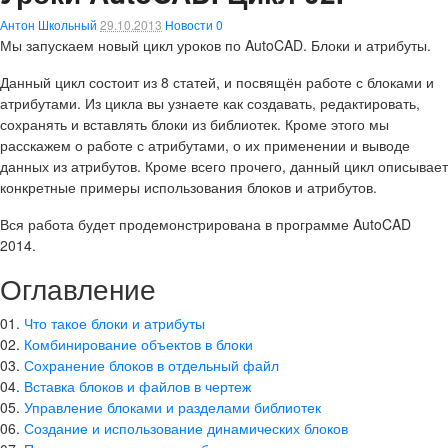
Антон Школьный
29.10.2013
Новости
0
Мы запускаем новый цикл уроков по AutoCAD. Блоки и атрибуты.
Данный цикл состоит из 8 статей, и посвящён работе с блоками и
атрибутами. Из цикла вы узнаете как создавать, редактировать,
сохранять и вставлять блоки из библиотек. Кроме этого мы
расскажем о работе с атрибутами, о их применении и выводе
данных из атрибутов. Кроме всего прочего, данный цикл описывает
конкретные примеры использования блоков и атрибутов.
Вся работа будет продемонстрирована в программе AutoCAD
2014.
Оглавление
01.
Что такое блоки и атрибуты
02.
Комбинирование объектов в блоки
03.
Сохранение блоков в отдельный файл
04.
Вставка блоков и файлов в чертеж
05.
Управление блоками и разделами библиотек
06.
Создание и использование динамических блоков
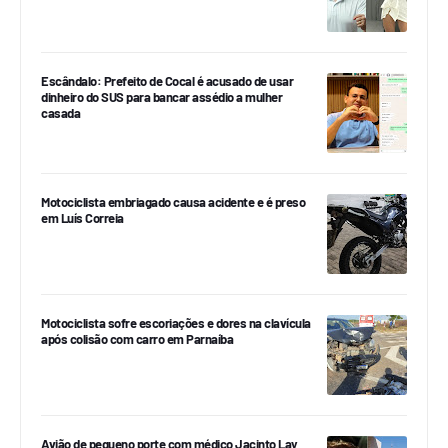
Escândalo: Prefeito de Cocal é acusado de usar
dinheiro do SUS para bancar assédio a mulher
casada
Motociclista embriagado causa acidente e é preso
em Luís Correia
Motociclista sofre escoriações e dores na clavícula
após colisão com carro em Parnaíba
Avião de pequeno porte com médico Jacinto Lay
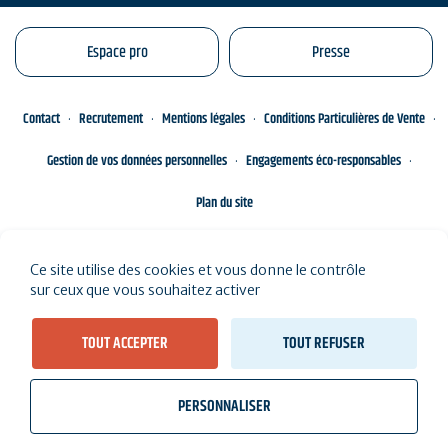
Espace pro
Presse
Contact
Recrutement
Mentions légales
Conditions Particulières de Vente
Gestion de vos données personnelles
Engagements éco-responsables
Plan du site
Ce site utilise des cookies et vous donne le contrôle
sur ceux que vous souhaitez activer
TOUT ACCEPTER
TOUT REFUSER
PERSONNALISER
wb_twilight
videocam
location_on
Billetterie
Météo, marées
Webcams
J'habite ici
■ ■ ■ ■ ■ ■ ■
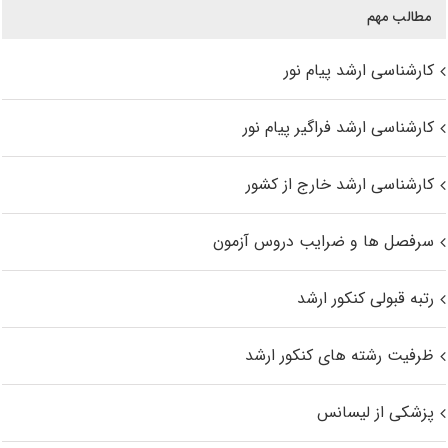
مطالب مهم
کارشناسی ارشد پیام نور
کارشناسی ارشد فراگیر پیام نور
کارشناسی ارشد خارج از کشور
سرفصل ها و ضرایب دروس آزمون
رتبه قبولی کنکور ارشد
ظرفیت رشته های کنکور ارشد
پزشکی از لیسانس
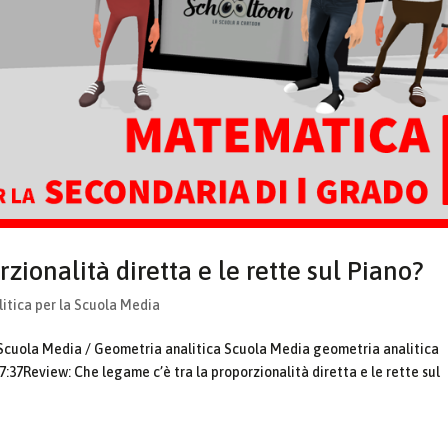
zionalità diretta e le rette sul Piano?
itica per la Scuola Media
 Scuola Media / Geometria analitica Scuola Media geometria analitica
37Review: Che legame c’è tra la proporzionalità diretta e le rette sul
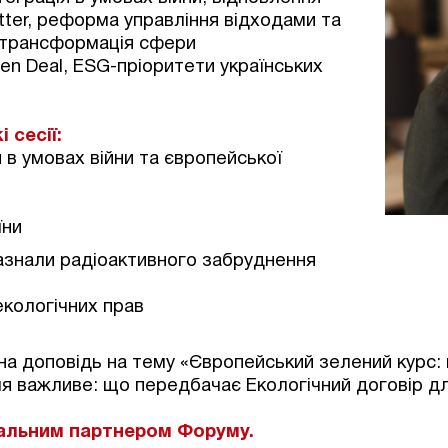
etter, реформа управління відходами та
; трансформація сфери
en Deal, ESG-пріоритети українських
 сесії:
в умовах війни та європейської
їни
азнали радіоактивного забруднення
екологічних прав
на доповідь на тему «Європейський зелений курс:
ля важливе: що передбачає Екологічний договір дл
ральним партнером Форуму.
■ ■ ■ ■ ■ ■ ■
Exercise aim
Where does the string "Media" appear in the records above? Show every line that holds it.

Answer to the exercise
itica per la Scuola Media
 Scuola Media / Geometria analitica Scuola Media geometria analitica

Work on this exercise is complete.